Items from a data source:
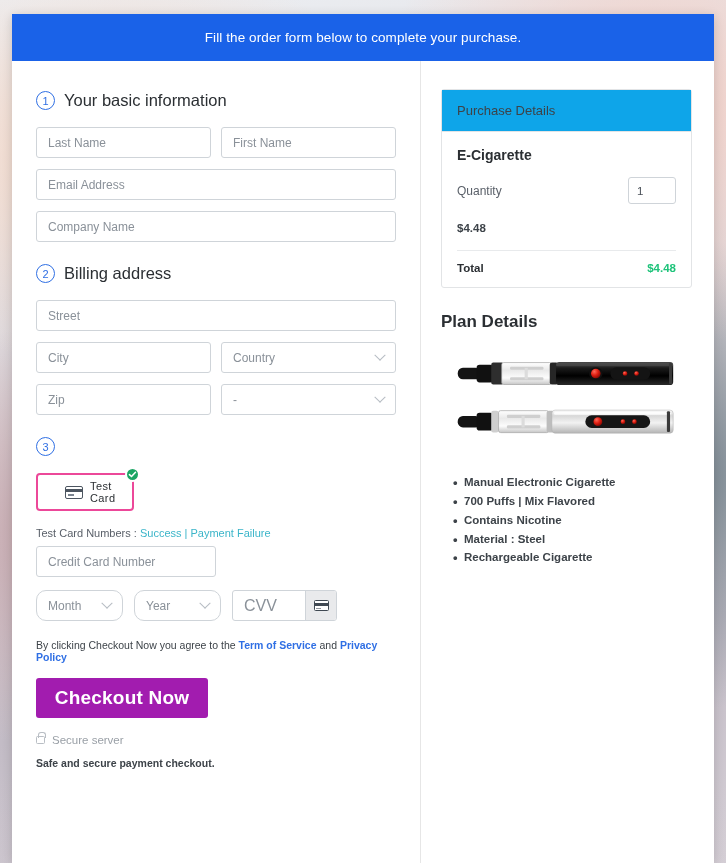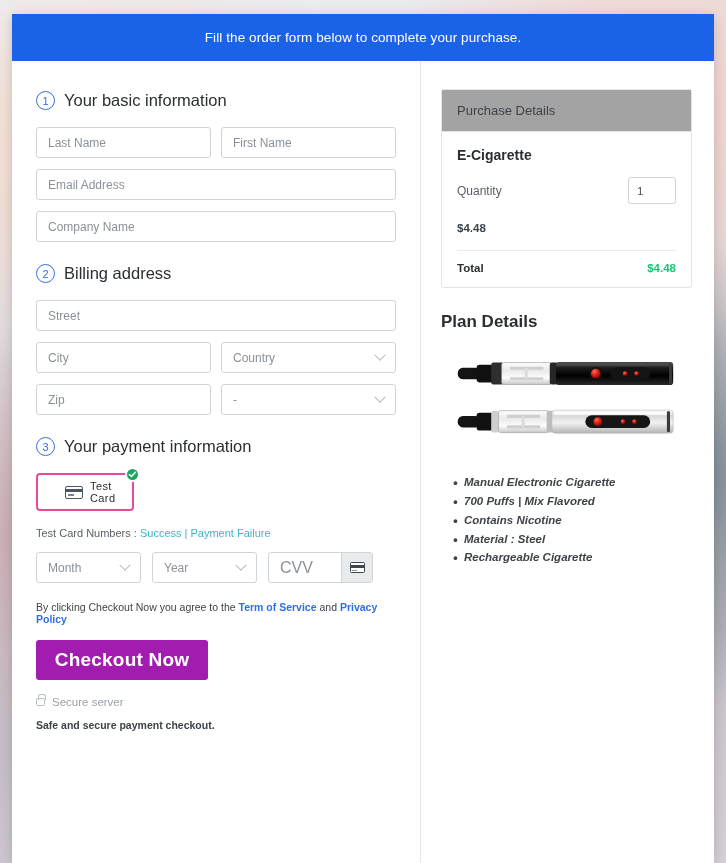--- a/index.html
+++ b/index.html
@@ -147,21 +147,21 @@
   .testnums {
     font-size: 11px;
     color: #5a6069;
     margin-bottom: 7px;
   }
   .testnums a { color: #3bb5c9; text-decoration: none; }
   .testnums .sep { color: #3bb5c9; }
 
   
   .exp-row { display: flex; gap: 11px; margin-top: 13px; margin-bottom: 18px; }
-  .exp-row .fld { width: 105px; }
+  .exp-row .fld { width: 87px; border-radius: 10px; }
   .cvv-wrap {
     display: flex;
     width: 105px;
     height: 31px;
     border: 1px solid #cfd4d9;
     border-radius: 3px;
     overflow: hidden;
   }
   .cvv-wrap .cvv-in {
     flex: 1;
@@ -219,21 +219,21 @@
   }
   .safe-note { font-size: 10.5px; color: #3d4349; font-weight: bold; }
 
   
   .purchase-card {
     border: 1px solid #e2e4e6;
     border-radius: 3px;
     margin-bottom: 24px;
   }
   .pc-head {
-    background: #a3a3a3;
+    background: #0ea5e9;
     border-bottom: 1px solid #e2e4e6;
     padding: 13px 15px;
     font-size: 13px;
     color: #3d4349;
   }
   .pc-body { padding: 15px 15px 13px 15px; }
   .prod-name { font-size: 14px; color: #2b2f33; font-weight: bold; margin-bottom: 14px; }
   .qty-row {
     display: flex; align-items: center; justify-content: space-between;
     margin-bottom: 16px;
@@ -265,21 +265,20 @@
   .plan-title { font-size: 17px; color: #2b2f33; font-weight: bold; margin-bottom: 18px; }
   .plan-img { width: 100%; display: block; margin-bottom: 14px; }
   .plan-list { list-style: none; padding-left: 12px; }
   .plan-list li {
     font-size: 11.5px;
     color: #3d4349;
     font-weight: bold;
     line-height: 1.63;
     position: relative;
     padding-left: 11px;
-    font-style: italic;
   }
   .plan-list li::before {
     content: "•";
     position: absolute; left: 0; top: -1px;
     font-size: 13px;
   }
 </style>
 </head>
 <body>
 
@@ -330,40 +329,42 @@
         <div class="fld half">Zip</div>
         <div class="fld half sel">
           <span>-</span>
           <span class="chev"></span>
         </div>
       </div>
 
       
       <div class="sec-head">
         <span class="sec-num">3</span>
-        <span class="sec-title">Your payment information</span>
       </div>
 
       <div class="card-opt">
         <span class="cc-ico"></span>
         <span class="card-label">Test  Card</span>
         <span class="badge">
           <svg width="9" height="9" viewBox="0 0 10 10">
               <path d="M1.6 5.1 L3.9 7.3 L8.3 2.6" fill="none" stroke="#ffffff" stroke-width="1.7" stroke-linecap="round" stroke-linejoin="round"></path>
             </svg>
         </span>
       </div>
 
       <div class="testnums">
         <span>Test Card Numbers :</span>
         <a href="#">Success</a>
         <span class="sep">|</span>
         <a href="#">Payment Failure</a>
       </div>
 
+      <div class="row">
+        <div class="fld half">Credit Card Number</div>
+      </div>
 
       <div class="exp-row">
         <div class="fld sel">
           <span>Month</span>
           <span class="chev"></span>
         </div>
         <div class="fld sel">
           <span>Year</span>
           <span class="chev"></span>
         </div>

Work to complete: Reproduce every line above containing "margin".

Expected answer:
     margin-bottom: 7px;
   .exp-row { display: flex; gap: 11px; margin-top: 13px; margin-bottom: 18px; }
     margin-bottom: 24px;
   .prod-name { font-size: 14px; color: #2b2f33; font-weight: bold; margin-bottom: 14px; }
     margin-bottom: 16px;
   .plan-title { font-size: 17px; color: #2b2f33; font-weight: bold; margin-bottom: 18px; }
   .plan-img { width: 100%; display: block; margin-bottom: 14px; }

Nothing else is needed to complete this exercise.